## Your objective
Up to and including the line that contains "right, bottom; pixels)", reproduce every line exactly, beginning with the first line below.

## Records for the task
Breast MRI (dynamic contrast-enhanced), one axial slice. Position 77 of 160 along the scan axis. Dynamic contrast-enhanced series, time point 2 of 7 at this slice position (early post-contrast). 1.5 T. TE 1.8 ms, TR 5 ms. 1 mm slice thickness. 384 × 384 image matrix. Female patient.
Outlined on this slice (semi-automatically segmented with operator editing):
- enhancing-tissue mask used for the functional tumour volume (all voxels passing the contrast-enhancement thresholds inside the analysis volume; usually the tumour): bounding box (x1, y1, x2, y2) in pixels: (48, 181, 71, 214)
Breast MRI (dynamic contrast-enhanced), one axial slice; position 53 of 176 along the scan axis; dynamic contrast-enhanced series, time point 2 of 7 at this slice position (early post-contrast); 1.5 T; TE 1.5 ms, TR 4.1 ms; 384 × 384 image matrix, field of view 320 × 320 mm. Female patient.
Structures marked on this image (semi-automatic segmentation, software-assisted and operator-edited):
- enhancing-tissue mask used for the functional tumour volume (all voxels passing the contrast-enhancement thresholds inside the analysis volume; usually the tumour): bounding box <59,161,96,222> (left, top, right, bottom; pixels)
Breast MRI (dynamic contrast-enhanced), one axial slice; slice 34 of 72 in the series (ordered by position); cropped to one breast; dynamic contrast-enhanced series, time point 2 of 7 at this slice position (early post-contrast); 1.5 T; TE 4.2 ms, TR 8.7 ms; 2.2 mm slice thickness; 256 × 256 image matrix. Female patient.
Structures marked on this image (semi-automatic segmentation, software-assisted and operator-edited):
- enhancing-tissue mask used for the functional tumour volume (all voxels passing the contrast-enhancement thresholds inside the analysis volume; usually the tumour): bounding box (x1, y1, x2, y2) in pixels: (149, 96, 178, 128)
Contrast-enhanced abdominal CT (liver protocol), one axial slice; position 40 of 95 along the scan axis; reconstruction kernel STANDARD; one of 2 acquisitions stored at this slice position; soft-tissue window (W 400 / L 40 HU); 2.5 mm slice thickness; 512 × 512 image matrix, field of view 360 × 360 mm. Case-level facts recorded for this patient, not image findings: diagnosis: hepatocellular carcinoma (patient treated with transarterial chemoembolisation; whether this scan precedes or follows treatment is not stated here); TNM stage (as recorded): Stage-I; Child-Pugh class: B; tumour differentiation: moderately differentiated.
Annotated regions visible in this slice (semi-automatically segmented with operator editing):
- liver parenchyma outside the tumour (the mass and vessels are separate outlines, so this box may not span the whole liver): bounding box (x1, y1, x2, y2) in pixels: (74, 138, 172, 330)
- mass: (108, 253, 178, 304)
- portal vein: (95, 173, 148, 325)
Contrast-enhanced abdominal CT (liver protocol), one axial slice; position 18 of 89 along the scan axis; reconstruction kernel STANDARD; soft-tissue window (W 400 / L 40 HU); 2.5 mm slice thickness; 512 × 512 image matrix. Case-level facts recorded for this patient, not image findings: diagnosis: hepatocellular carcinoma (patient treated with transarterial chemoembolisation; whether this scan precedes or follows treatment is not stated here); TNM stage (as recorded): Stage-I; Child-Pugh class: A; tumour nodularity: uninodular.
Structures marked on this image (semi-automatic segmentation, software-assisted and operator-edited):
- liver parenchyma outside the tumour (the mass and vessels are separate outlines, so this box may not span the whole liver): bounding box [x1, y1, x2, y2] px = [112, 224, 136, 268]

## Solution
Breast MRI (dynamic contrast-enhanced), one axial slice. Position 77 of 160 along the scan axis. Dynamic contrast-enhanced series, time point 2 of 7 at this slice position (early post-contrast). 1.5 T. TE 1.8 ms, TR 5 ms. 1 mm slice thickness. 384 × 384 image matrix. Female patient.
Outlined on this slice (semi-automatically segmented with operator editing):
- enhancing-tissue mask used for the functional tumour volume (all voxels passing the contrast-enhancement thresholds inside the analysis volume; usually the tumour): bounding box (x1, y1, x2, y2) in pixels: (48, 181, 71, 214)
Breast MRI (dynamic contrast-enhanced), one axial slice; position 53 of 176 along the scan axis; dynamic contrast-enhanced series, time point 2 of 7 at this slice position (early post-contrast); 1.5 T; TE 1.5 ms, TR 4.1 ms; 384 × 384 image matrix, field of view 320 × 320 mm. Female patient.
Structures marked on this image (semi-automatic segmentation, software-assisted and operator-edited):
- enhancing-tissue mask used for the functional tumour volume (all voxels passing the contrast-enhancement thresholds inside the analysis volume; usually the tumour): bounding box <59,161,96,222> (left, top, right, bottom; pixels)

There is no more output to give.